Google intends to open its TV platform, which is based on its Android operating system for smartphones, to software developers. The company hopes the move will spur the same outpouring of creativity that consumers have seen in applications for cellphones.
Google is expected to deliver a toolkit to outside programmers within the next couple of months, and products based on the software could appear as soon as this summer. [...]
Google has built a prototype set-top box, but the technology may be incorporated directly into TVs or other devices. The Google TV software will present users with a new interface for TVs that lets them perform Internet functions like search while also pulling down Web programming like YouTube videos or TV shows from Hulu.com. The technology will also allow downloadable Web applications, like games and social networks, to run on the devices.

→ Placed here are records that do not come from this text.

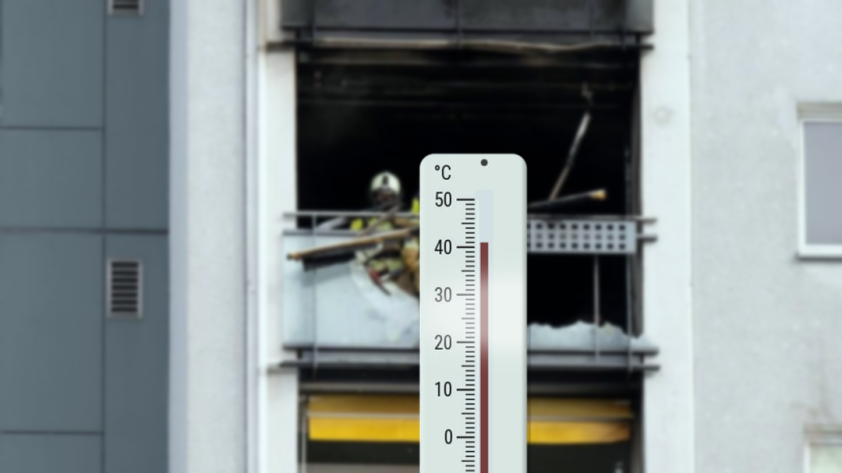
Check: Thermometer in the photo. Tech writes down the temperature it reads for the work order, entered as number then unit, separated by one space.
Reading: 41 °C
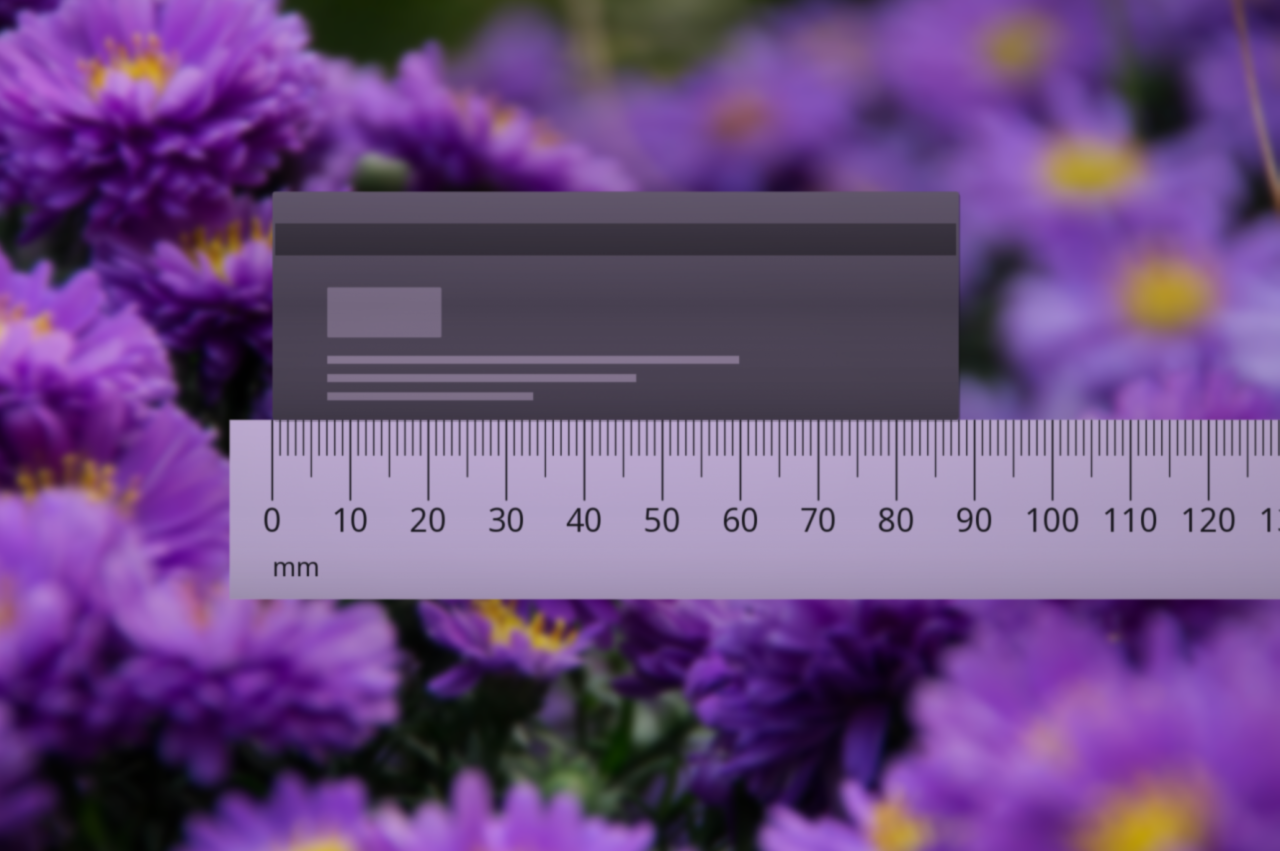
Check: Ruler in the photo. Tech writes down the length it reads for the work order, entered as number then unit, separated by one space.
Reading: 88 mm
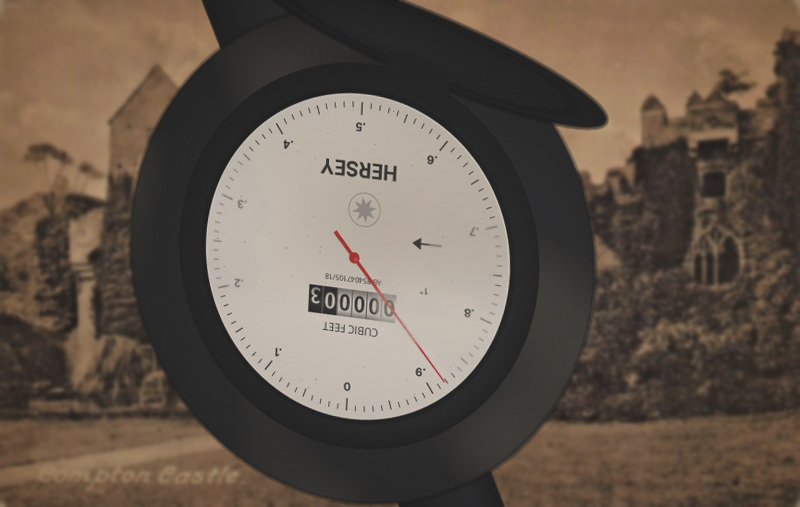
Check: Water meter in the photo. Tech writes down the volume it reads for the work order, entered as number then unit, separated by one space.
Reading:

All of the companies involved declined to comment. MG Siegler at TechCrunch says this should push Apple into doing something more with their Apple TV platform:
Aside from calling it a hobby, Steve Jobs has referred to the Apple TV as being a potential “fourth leg” of a chair Apple is building. Leg one is the Mac, leg two is the iPod, leg three is the iPhone, and Jobs had hoped the Apple TV would complete the chair one day. But it seems clear now that he thinks the iPad could be the fourth leg instead.
Screw that. I think it’s time for Apple to build a whole dining room set of furniture. We, as consumers, need a living room arms race between Apple and Google (and Microsoft, TiVo, Roku, Boxee, and the rest) to kick the cable companies’ shitty television user experience to the curb.
There’s lots of discussion via techmeme. Last week the WSJ reported that Google is testing a new television-search service with Dish TV.
And the battle is joined. Netflix is already way ahead, getting their chips incorporated directly into TVs mobile devices and computers. Here's the inside story of how Netflix planned to do exactly what Google is talking, a Netflix Player, but is already a step ahead, eschewing being the manufacturer in favor of wide distribution.
http://www.wired.com/techbiz/it/magazine/17-10/…
“…at an all-company meeting in the same amphitheater, Hastings announced that there would be no Netflix Player. Instead, he would spin off the device, letting developer Anthony Wood take the technology and his 19-person team to a small company Wood had founded years earlier called Roku. But Netflix, which had already begun streaming movies to users' PCs, was hardly giving up on the idea of streaming them to televisions as well. Instead, the company would take a more stealthy—and potentially even more ambitious—approach. Rather than design its own product, it would embed its streaming-video service into existing devices: TVs, DVD players, game consoles, laptops, even smartphones. Netflix wouldn't be a hardware company; it would be a services firm. The crowd was stunned. In half an hour, Hastings had completely reinvented Netflix's strategy.”